Flexionou os joelhos e pulou sobre a primeira pedra. Quase perdeu o equilíbrio, mas manteve-se de pé sobre a pedra vacilante. Abriu os dois braços para equilibrar-se melhor e flexionou os joelhos mais uma vez antes de saltar para a segunda pedra. Mal aterrissou e já saltou para o outro lado da poça, juntando-se à raposa em segurança. Respirou fundo, aliviado, e virou-se para olhar para Guido.
O garoto deu dois passos adiante e olhou para a lama grossa e nojenta que borbulhava, ansiosa para engoli-lo. Sua respiração ficou acelerada e ele olhou para Jeor e para a raposa do outro lado.
- Vem, moleque - chamou o caçador, agitando uma das mãos. - Rápido!
- Eu... - Guido estremeceu - eu não...
- Você consegue!
Guido respirou fundo e, imitando o caçador, flexionou os joelhos e saltou. Quase explodiu de alívio quando seus pés alcaçaram a primeira pedra e até mesmo foi capaz de sorrir. Jeor vibrou e incentivou-o a continuar. Guido visou a segunda pedra e saltou, mais uma vez tendo sucesso ao alcançá-la também. Jeor aplaudiu. Guido gargalhou e, incentivado pelo caçador e pela raposa, preparou-se para o terceiro e último salto na direção da margem.
Contudo, no exato momento em que flexionou as pernas para saltar, uma das bolhas da poça estourou perto demais da pedra e a sacudiu, fazendo com que Guido perdesse completamente o equilíbrio. O garoto gritou e agitou os braços em completo desespero, procurando qualquer coisa na qual pudesse se agarrar para não cair.

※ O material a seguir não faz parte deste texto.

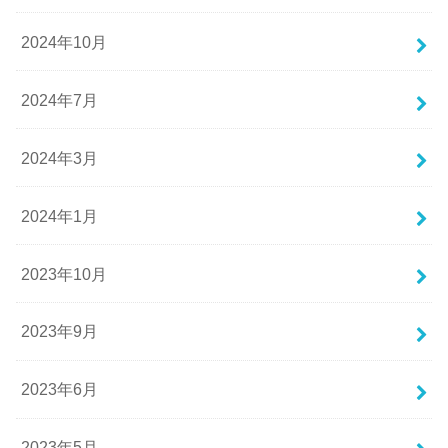
2024年10月
2024年7月
2024年3月
2024年1月
2023年10月
2023年9月
2023年6月
2023年5月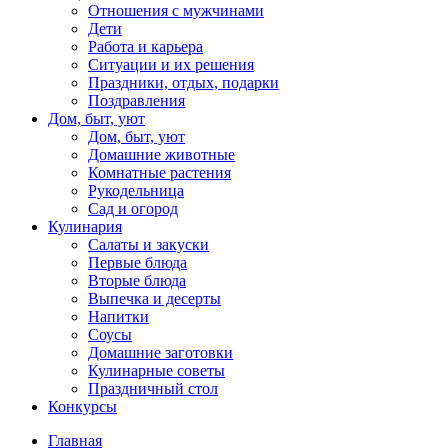
Отношения с мужчинами
Дети
Работа и карьера
Ситуации и их решения
Праздники, отдых, подарки
Поздравления
Дом, быт, уют
Дом, быт, уют
Домашние животные
Комнатные растения
Рукодельница
Сад и огород
Кулинария
Салаты и закуски
Первые блюда
Вторые блюда
Выпечка и десерты
Напитки
Соусы
Домашние заготовки
Кулинарные советы
Праздничный стол
Конкурсы
Главная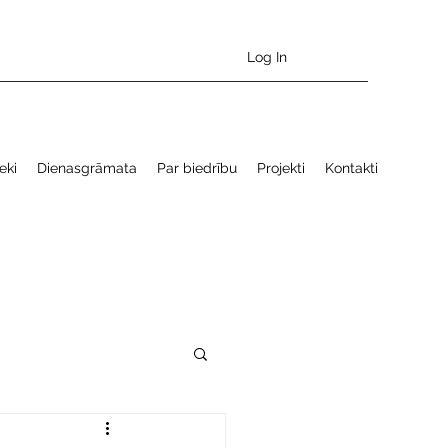
Log In
eki
Dienasgrāmata
Par biedrību
Projekti
Kontakti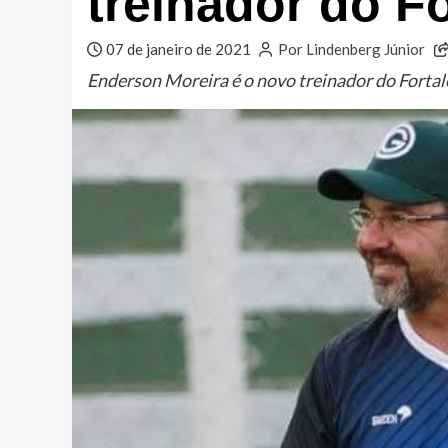
treinador do Fo
07 de janeiro de 2021
Por Lindenberg Júnior
Enderson Moreira é o novo treinador do Fortal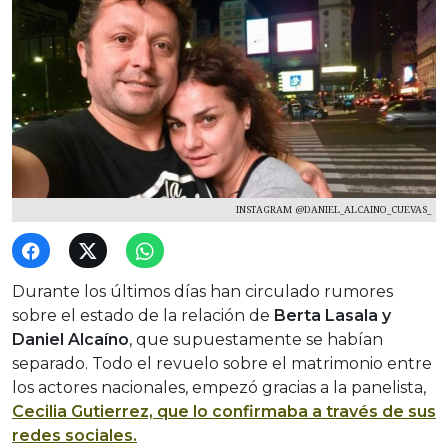
INSTAGRAM @DANIEL_ALCAINO_CUEVAS_
Durante los últimos días han circulado rumores
sobre el estado de la relación de
Berta Lasala y
Daniel Alcaíno
, que supuestamente se habían
separado. Todo el revuelo sobre el matrimonio entre
los actores nacionales, empezó gracias a la panelista,
Cecilia Gutierrez, que lo confirmaba a través de sus
redes sociales.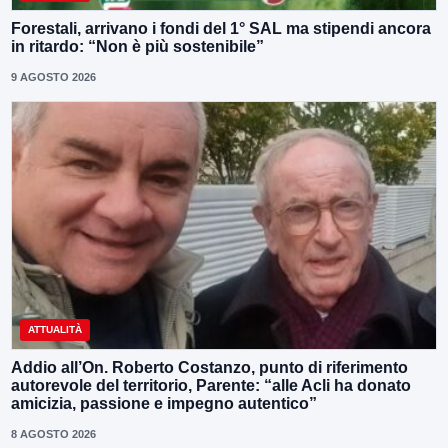
Forestali, arrivano i fondi del 1° SAL ma stipendi ancora
in ritardo: “Non è più sostenibile”
9 AGOSTO 2026
ATTUALITÀ
Addio all’On. Roberto Costanzo, punto di riferimento
autorevole del territorio, Parente: “alle Acli ha donato
amicizia, passione e impegno autentico”
8 AGOSTO 2026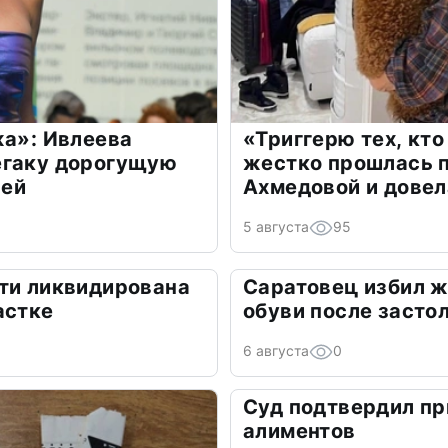
жа»: Ивлеева
«Триггерю тех, кто
егаку дорогущую
жестко прошлась п
лей
Ахмедовой и довел
5 августа
95
ти ликвидирована
Саратовец избил 
астке
обуви после засто
6 августа
0
Суд подтвердил пр
алиментов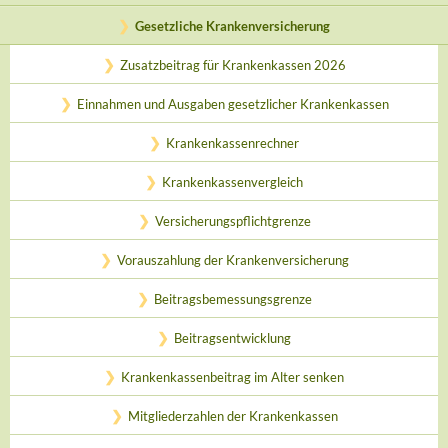
Gesetzliche Krankenversicherung
Zusatzbeitrag für Krankenkassen 2026
Einnahmen und Ausgaben gesetzlicher Krankenkassen
Krankenkassenrechner
Krankenkassenvergleich
Versicherungspflichtgrenze
Vorauszahlung der Krankenversicherung
Beitragsbemessungsgrenze
Beitragsentwicklung
Krankenkassenbeitrag im Alter senken
Mitgliederzahlen der Krankenkassen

O caçador estendeu-lhe a mão, mas o corpo de Guido pendeu para trás e ele caiu de costas na poça de lama borbulhante e nojenta, que era mais densa e mais funda do que o garoto poderia imaginar.
Viu a luz do dia desaparecer diante de seus olhos e os gritos de Jeor e da raposa ficarem distantes. Foi engolido.